Traum und Realität
Die Arme weit ausgebreitet stehe ich am Abhang. Ich schließe meine Agen und der Wind streichelt mein Gesicht und spielt mit meinem Haar. Lange Zeit - so scheint es - stehe ich einfach nur hier und lausche dem Wind, lass mich voll und ganz von ihm umhüllen. Langsam öffne ich meine Augen und lasse mich fallen.
Immer tiefer und tiefer falle ich. Der Wind zerrt an meiner Kleidung, als ob er mich halten wollte. Ich sehe, wie der Boden immer näher und näher kommt. Kurz vor dem Aufprall breite ich meine Flügel aus und lasse mich vom Wind in die Lüfte tragen. Lachend fliege ich in Richtung Wolkendecke. Ich durchstoße die Wolkenwand und schwebe über einem scheinbar endlosen weißen Meer. Weit und breit nichts außer mir, den Wolken und meinen Gedanken.
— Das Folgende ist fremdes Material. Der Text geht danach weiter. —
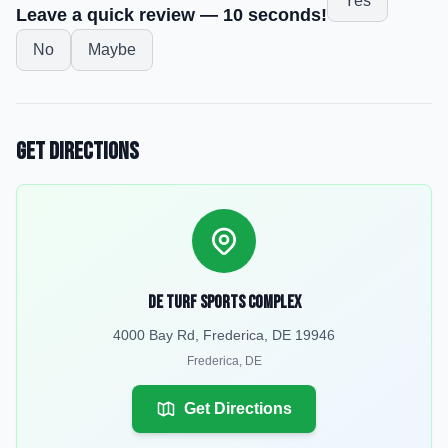
Yes
Leave a quick review — 10 seconds!
No
Maybe
Get Directions
DE Turf Sports Complex
4000 Bay Rd, Frederica, DE 19946
Frederica
,
DE
Get Directions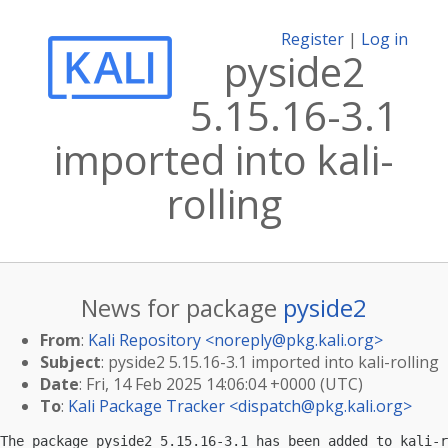
Register
|
Log in
pyside2
5.15.16-3.1
imported into kali-
rolling
News for package
pyside2
From
:
Kali Repository <
noreply@pkg.kali.org
>
Subject
: pyside2 5.15.16-3.1 imported into kali-rolling
Date
: Fri, 14 Feb 2025 14:06:04 +0000 (UTC)
To
:
Kali Package Tracker <
dispatch@pkg.kali.org
>
The package pyside2 5.15.16-3.1 has been added to kali-r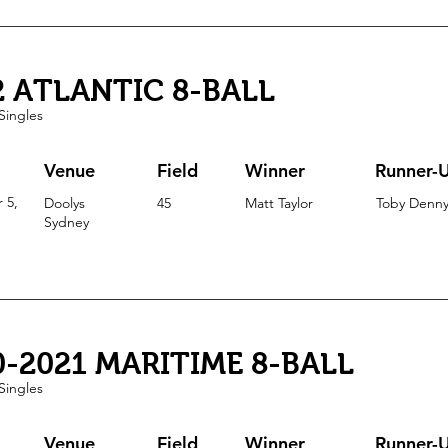
2 ATLANTIC 8-BALL
Singles
Venue
Field
Winner
Runner-
 5,
Doolys
45
Matt Taylor
Toby Denn
Sydney
0-2021 MARITIME 8-BALL
Singles
Venue
Field
Winner
Runner-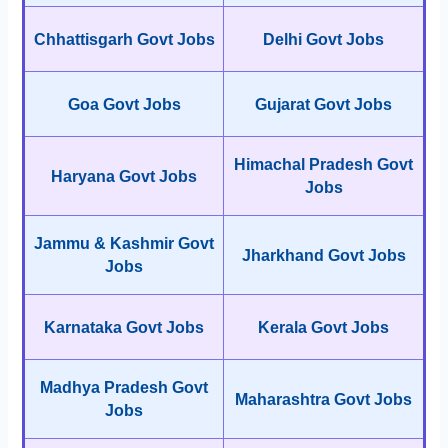
Chhattisgarh Govt Jobs
Delhi Govt Jobs
Goa Govt Jobs
Gujarat Govt Jobs
Himachal Pradesh Govt
Haryana Govt Jobs
Jobs
Jammu & Kashmir Govt
Jharkhand Govt Jobs
Jobs
Karnataka Govt Jobs
Kerala Govt Jobs
Madhya Pradesh Govt
Maharashtra Govt Jobs
Jobs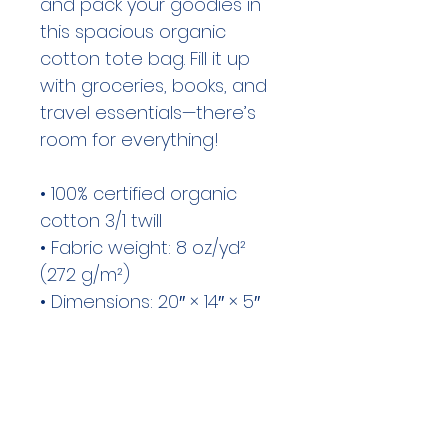
and pack your goodies in 
this spacious organic 
cotton tote bag. Fill it up 
with groceries, books, and 
travel essentials—there’s 
room for everything!

• 100% certified organic 
cotton 3/1 twill

• Fabric weight: 8 oz/yd² 
(272 g/m²)

• Dimensions: 20″ × 14″ × 5″ 
(50.8 × 35.6 × 12.7 cm)

• Capacity: 6 gallons (23 l)

• Weight limit: 30 lbs (13.6 kg)

• 1″ × 25″ (2.5 × 63.5 cm) 
long self-fabric dual straps
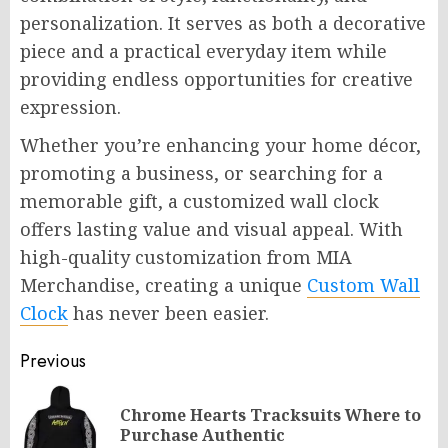
personalization. It serves as both a decorative
piece and a practical everyday item while
providing endless opportunities for creative
expression.
Whether you’re enhancing your home décor,
promoting a business, or searching for a
memorable gift, a customized wall clock
offers lasting value and visual appeal. With
high-quality customization from MIA
Merchandise, creating a unique
Custom Wall
Clock
has never been easier.
Post
Previous
navigation
Chrome Hearts Tracksuits Where to
Pr
Purchase Authentic
po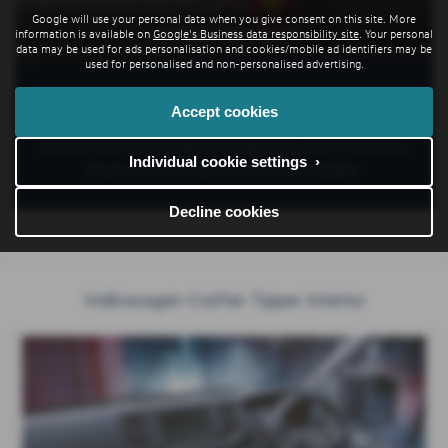
Google will use your personal data when you give consent on this site. More
LIVING WITH IT
information is available on
Google's Business data responsibility site
. Your personal
data may be used for ads personalisation and cookies/mobile ad identifiers may be
used for personalised and non-personalised advertising.
The tipper is controlled via wander lead while a high-
Accept cookies
performance, 5 stage hydraulic ram provides quiet, reliable
performance. Features like air conditioning, electric windows,
Individual cookie settings ›
Bluetooth and cruise control are all available.
Decline cookies
Volkswagen Crafter Tipper Interior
Doch so schön der Anblick dieser Weite ist, so schnell überfällt mich auch die Einsamkeit. Tausend Gedanken in meinem Kopf und jeder einzelne so laut wie ein ganzer Chor. Mich durchläuft ein kalter Schauer. Schnell fliege ich zurück, um nicht dem Wahnsinn zu verfallen – es sind einfach zu viele.
In der Ferne sehe ich eine kleine Gestalt. Ich fliege näher heran und erkenne, dass es eine Frau ist, doch ich kann ihr Gesicht nicht erkennen. Ich empfinde Mitleid für sie, so wie sie dort alleine steht. Sie muss sich fühlen wie ich mich über den Wolken fühlte – allein, ersetzbar, klein und unwichtig.
Sie breitet ihre Arme aus. Will sie etwa springen? Ich fliege schneller, denn ich muss sie einfach aufhalten. Ich schreie verzweifelt, doch der Wind verweht meine Worte, kaum dass sie meinen Mund verlassen.
Sie springt. Tränen laufen über ihr Gesicht – über mein Gesicht. Im letzten Moment konnte ich ihr Gesicht erkennen… Es war mein Gesicht. Ich spüre, wie ich unsichtbar werde, wie meine ganze Kraft mich verlässt. Nicht mehr lange und ich werde nicht mehr hier sein. Dann werde ich über den Wolken sein – für immer. Warum bist du gesprungen? Du hast doch keine Flügel, so wie ich – dein Traum.